Best practices and architecture for code validation

Three states of the same problem — covering every domain of code security (SAST, SCA, secrets, configs, IaC, containers, APIs). Before AI, humans bolted a scanner onto each domain. After AI, teams used AI itself to review the code — which carries three problems: coverage, variance, and token cost. Gadriel runs inside the AI coding environment and fixes it in the background.

State 01 · Before AI — the tool-sprawl era (~2015 – 2022)

Humans wrote the code. Security meant bolting a separate scanner onto each domain — and they all ran at the same place: the CI side (PR / review pipeline), late, after the dev had moved on. Each tool had its own dashboard, its own policy, its own backlog. Findings came back as a wave at CI, so the developer had to context-switch back, fix, re-push, and wait for the pipeline again — lots of back-and-forth, and the code couldn't move downstream until CI cleared. The "shift-left" dream existed, but the tooling stayed bunched at CI.

STATE 01 · Code gates at CI, infra / image / runtime gates at CD

Domain leaders of the era: SAST — Checkmarx, Fortify, Coverity, SonarQube · SCA — Black Duck, Snyk Open Source, Sonatype Nexus, Mend · Secrets — GitGuardian, TruffleHog · IaC/config — Checkov/Bridgecrew, Terrascan · Containers — Aqua, Twistlock (→ Prisma), Trivy · DAST/API — Veracode, Invicti, Burp.

Model: one scanner per domain, run late, correlated by humans.
Gate: PR, CI/CD and security review — friction lives at the end.
Pain: tool sprawl, alert fatigue, slow remediation, no single view.

State 02 · After AI — let the AI review the code (2023 – today)

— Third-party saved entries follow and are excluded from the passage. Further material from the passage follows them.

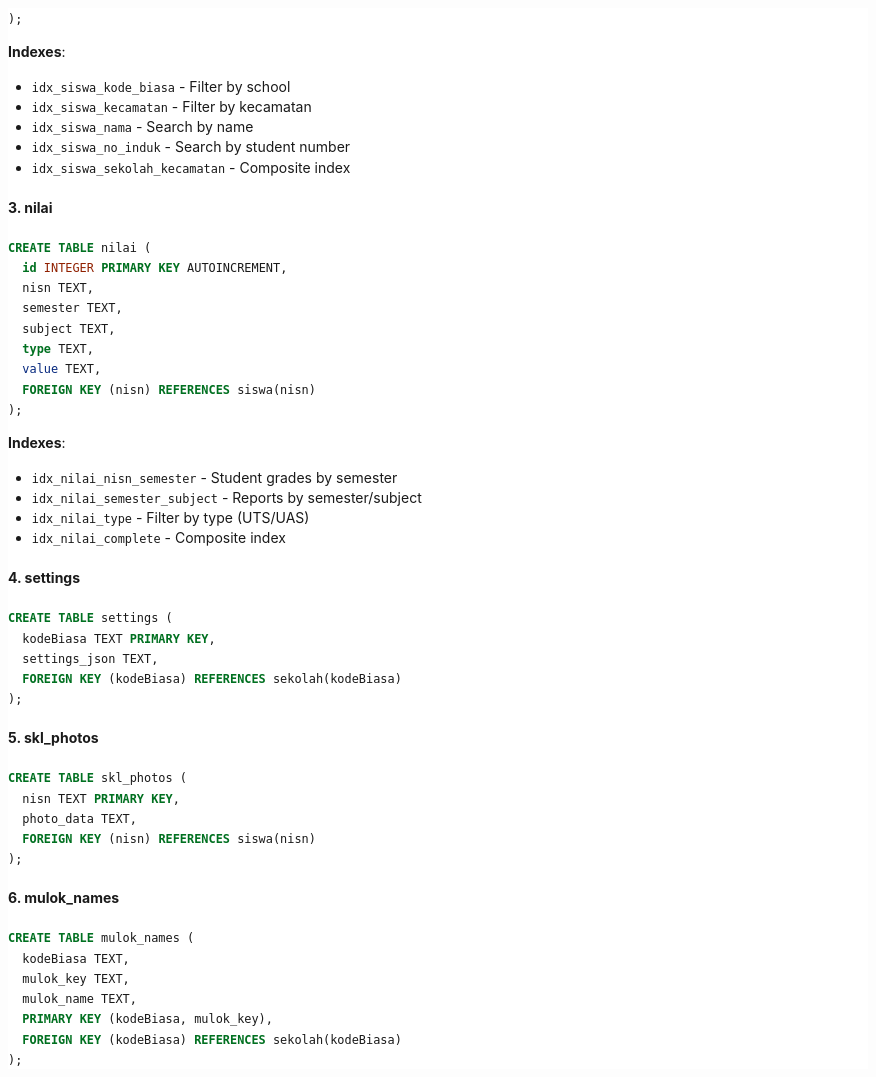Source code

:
 ```sql
);
```

**Indexes**:
- `idx_siswa_kode_biasa` - Filter by school
- `idx_siswa_kecamatan` - Filter by kecamatan
- `idx_siswa_nama` - Search by name
- `idx_siswa_no_induk` - Search by student number
- `idx_siswa_sekolah_kecamatan` - Composite index

#### 3. nilai
```sql
CREATE TABLE nilai (
  id INTEGER PRIMARY KEY AUTOINCREMENT,
  nisn TEXT,
  semester TEXT,
  subject TEXT,
  type TEXT,
  value TEXT,
  FOREIGN KEY (nisn) REFERENCES siswa(nisn)
);
```

**Indexes**:
- `idx_nilai_nisn_semester` - Student grades by semester
- `idx_nilai_semester_subject` - Reports by semester/subject
- `idx_nilai_type` - Filter by type (UTS/UAS)
- `idx_nilai_complete` - Composite index

#### 4. settings
```sql
CREATE TABLE settings (
  kodeBiasa TEXT PRIMARY KEY,
  settings_json TEXT,
  FOREIGN KEY (kodeBiasa) REFERENCES sekolah(kodeBiasa)
);
```

#### 5. skl_photos
```sql
CREATE TABLE skl_photos (
  nisn TEXT PRIMARY KEY,
  photo_data TEXT,
  FOREIGN KEY (nisn) REFERENCES siswa(nisn)
);
```

#### 6. mulok_names
```sql
CREATE TABLE mulok_names (
  kodeBiasa TEXT,
  mulok_key TEXT,
  mulok_name TEXT,
  PRIMARY KEY (kodeBiasa, mulok_key),
  FOREIGN KEY (kodeBiasa) REFERENCES sekolah(kodeBiasa)
);
```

Why people reached for AI review: the traditional tools all sat at CI, so every finding meant a round-trip — push, wait for the pipeline, read the wave of results, fix, re-push, wait again. Code couldn't move to the next stage until CI cleared. That back-and-forth is the bottleneck AI promised to skip: have the model review the code at the dev machine, before commit, so nothing waits on CI. The output looks like security — a confident report citing CVE numbers. But because the model itself is doing the analysis, the method carries three problems no prompt removes.

STATE 02 · AI reviews at the dev machine — three structural problems let issues leak downstream

The methods, vendor-neutral: prompt the coding model to audit its own diff · layer on cybersecurity skill packs or secure-coding rulesets · stand up an AI agent that re-scans the repo each pass. Common to all: the model itself is doing the analysis, so it carries the model's cutoff, the model's variance, and the model's per-token cost.

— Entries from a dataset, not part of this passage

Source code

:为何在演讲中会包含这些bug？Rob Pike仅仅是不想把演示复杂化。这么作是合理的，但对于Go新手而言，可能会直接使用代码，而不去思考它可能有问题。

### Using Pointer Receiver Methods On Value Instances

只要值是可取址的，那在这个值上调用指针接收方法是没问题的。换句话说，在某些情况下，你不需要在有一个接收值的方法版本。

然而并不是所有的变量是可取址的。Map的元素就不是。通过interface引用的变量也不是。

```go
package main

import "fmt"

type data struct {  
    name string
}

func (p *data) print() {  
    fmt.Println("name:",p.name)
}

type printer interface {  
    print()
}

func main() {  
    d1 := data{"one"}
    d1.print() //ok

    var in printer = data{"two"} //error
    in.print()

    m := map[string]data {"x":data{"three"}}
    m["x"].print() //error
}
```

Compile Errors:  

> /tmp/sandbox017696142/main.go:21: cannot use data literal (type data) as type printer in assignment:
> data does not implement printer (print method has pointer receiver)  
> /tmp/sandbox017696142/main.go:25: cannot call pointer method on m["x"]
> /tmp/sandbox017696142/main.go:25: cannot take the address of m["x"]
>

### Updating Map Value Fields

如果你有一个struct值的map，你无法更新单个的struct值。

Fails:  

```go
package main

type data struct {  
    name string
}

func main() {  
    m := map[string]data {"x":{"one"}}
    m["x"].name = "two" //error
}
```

Coverage: training cutoff = blind to CVEs published after it; the gap is invisible, not flagged.
Probabilistic: non-deterministic — no guarantee the same code yields the same verdict run to run.
Token cost: leaning on an AI scanner every commit re-reads the codebase each time — spend scales relentlessly.
Legacy CD: the old IaC / container / DAST gates still run, but they're built for traditional software — they don't validate AI-system behavior.

State 03 · What Gadriel changes — the scanner that runs itself

Gadriel is the tool the skills were pointing toward — except it runs itself, and it runs across the whole spine through two products. GCA validates the code: on the dev machine it finds and fixes in the background inside the coding environment you already use (Claude Code, Cursor, Windsurf, Aider); at commit it's a blocking gate, so bad code never enters history; in CI it enforces the same eight controls in the build. Then GRA takes over at CD — validating the running AI system (agents, RAG, LLM, MCP, A2A) before deploy, the exact thing the legacy CD tools (IaC, container, DAST) were never built to see.

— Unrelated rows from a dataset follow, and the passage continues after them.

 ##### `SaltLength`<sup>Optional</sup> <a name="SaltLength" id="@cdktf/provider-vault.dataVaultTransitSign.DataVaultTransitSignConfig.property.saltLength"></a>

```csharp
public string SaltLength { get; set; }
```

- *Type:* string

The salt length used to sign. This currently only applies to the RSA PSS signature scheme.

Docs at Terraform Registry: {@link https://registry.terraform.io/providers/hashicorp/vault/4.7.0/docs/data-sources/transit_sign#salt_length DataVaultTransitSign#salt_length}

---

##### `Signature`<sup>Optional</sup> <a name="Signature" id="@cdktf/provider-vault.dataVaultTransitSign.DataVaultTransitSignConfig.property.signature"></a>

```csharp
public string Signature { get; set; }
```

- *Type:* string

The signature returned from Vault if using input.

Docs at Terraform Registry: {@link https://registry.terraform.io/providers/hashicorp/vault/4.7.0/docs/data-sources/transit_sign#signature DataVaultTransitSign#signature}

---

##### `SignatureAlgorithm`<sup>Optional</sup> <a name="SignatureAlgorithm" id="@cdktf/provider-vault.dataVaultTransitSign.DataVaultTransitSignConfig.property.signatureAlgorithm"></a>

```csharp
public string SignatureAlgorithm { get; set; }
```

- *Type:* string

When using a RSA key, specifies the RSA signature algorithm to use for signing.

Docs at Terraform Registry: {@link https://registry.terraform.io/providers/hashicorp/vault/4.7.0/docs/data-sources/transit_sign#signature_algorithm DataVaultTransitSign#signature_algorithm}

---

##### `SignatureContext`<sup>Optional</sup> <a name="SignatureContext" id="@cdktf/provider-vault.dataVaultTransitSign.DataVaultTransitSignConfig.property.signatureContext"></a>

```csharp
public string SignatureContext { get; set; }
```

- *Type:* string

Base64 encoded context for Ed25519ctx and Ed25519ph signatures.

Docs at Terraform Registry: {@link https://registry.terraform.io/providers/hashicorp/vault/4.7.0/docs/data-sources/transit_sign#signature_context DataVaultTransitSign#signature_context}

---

And it fixes State 02's three problems at the root: it validates every line against a live OSV feed (270,336 advisories, 11 ecosystems) so there is no training cutoff; it's deterministic and reproducible — same input, same output, audit-defensible; and it's a real scanner, not the model re-reading the repo each run, so token cost stays flat. 100% local, emits SBOMs (SPDX + CycloneDX), across all eight pillars — not security alone.

STATE 03 · GCA covers dev → CI · GRA covers CD · one local scan · eight pillars

GCA · code: validates code at dev, commit (blocking) and CI — same eight controls, before bad code enters history.
GRA · CD: at deploy, validates the running AI system — agents, RAG, LLM, MCP, A2A — which legacy CD tools can't.
Full spine: covered dev → CD, where traditional tools only reached CI and AI review only the dev machine.
Why it holds: live OSV feed (no cutoff) · deterministic (reproducible) · real scanner (flat token cost).

Validate what AI writes, what AI does, and what AI costs.

Vendor names and market data drawn from 2025–2026 AppSec / AI-code-security sources; used for illustrative positioning.